The Alkalo, the local mosque or church as well as the local/nearest health center or hospital will all have a copy of this certificate with the same corresponding serial numbers (assigned by region) in case verification is needed in the future or a replacement.This information could gradually be loaded into a digitized database at such a time that it is feasible, affordable, and can be hack-proof. So many issues could easily be resolved with such a database such as:


  • Ease of census; with raw data collected on the spot as it occurs, the census bureau will have a much easier job collecting relevant census data by comparing the book recording births and that recording deaths within a specified period of time.
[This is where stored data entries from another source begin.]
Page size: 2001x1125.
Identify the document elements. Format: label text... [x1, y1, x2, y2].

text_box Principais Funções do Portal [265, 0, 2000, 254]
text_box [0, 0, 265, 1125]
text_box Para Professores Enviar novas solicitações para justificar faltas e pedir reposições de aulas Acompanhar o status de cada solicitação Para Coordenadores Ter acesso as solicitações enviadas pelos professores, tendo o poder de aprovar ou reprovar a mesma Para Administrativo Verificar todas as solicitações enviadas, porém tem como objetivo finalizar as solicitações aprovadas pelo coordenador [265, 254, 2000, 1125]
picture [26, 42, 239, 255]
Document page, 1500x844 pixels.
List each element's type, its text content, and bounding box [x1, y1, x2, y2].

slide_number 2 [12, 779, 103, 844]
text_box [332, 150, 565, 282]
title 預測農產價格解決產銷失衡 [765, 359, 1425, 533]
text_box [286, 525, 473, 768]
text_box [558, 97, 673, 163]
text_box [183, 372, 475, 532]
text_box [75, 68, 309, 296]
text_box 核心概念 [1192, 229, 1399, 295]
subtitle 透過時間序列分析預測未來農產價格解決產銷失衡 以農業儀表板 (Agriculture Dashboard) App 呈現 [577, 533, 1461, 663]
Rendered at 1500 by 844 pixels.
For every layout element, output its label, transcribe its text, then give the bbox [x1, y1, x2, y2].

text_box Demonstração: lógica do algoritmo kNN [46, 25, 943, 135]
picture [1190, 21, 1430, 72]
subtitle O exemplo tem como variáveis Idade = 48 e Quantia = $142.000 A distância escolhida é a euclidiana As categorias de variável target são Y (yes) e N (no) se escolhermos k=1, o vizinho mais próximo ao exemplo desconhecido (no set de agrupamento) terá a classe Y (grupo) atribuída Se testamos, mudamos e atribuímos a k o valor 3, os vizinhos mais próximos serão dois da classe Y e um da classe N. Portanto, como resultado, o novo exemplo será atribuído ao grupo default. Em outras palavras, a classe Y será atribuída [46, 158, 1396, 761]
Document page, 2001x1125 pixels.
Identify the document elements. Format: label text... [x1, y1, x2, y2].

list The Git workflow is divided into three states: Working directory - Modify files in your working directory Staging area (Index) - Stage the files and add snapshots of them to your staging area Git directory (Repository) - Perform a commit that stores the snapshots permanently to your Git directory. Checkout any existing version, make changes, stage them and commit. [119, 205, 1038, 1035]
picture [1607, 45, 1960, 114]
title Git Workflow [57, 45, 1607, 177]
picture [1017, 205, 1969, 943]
  • Voter registration; The IEC can make use of that data to know the number of eligible voters at any given election cycle and even make projections as to the number of citizens who will attain voting age eighteen years ahead. The need for voter registration and issuance of voters’ cards will be done away with once the system is rendered fraud proof. All that will be needed will be some form of nationally issued identification document to cast a token at an election. A mailing system can be introduced to collect voter information that may be election specific which means a functioning postal system.
  • Expected school enrolments every academic year; this number can be easily tabulated to determine the resource capacity of each school for proper planning. The student/teacher ratio, classroom capacity and other logistics can be planned ahead when this raw data is available. So much information can be easily accessed for effective public policy decisions and social service delivery.


  • A citizen’s profile; where a file could be easily made available to the local police unit and records inserted as they occur. This will help the person, as well as all agencies that require police reports as background checks…these are currently cooked up.
NB: the mosques and churches as well as the Alkalo should all house offices for record keeping. What sermon was delivered on what day, what occasion, by which Imam/Pastor (biography needed), who was married in that mosque/church to whom and on what date etc. these institutions should go beyond their traditional limitations and adjust to modern realities. A lot of our history is obscure because of poor record keeping, we can start now and a century or millennia from now, our progeny will be able to trace history back to us and build an accurate family tree. These historical records can be preserved in the best ways experts deem suitable. And the good news is that once this system is instituted, it will be entirely cost free as all these institutions already exist, they just need to be functioning.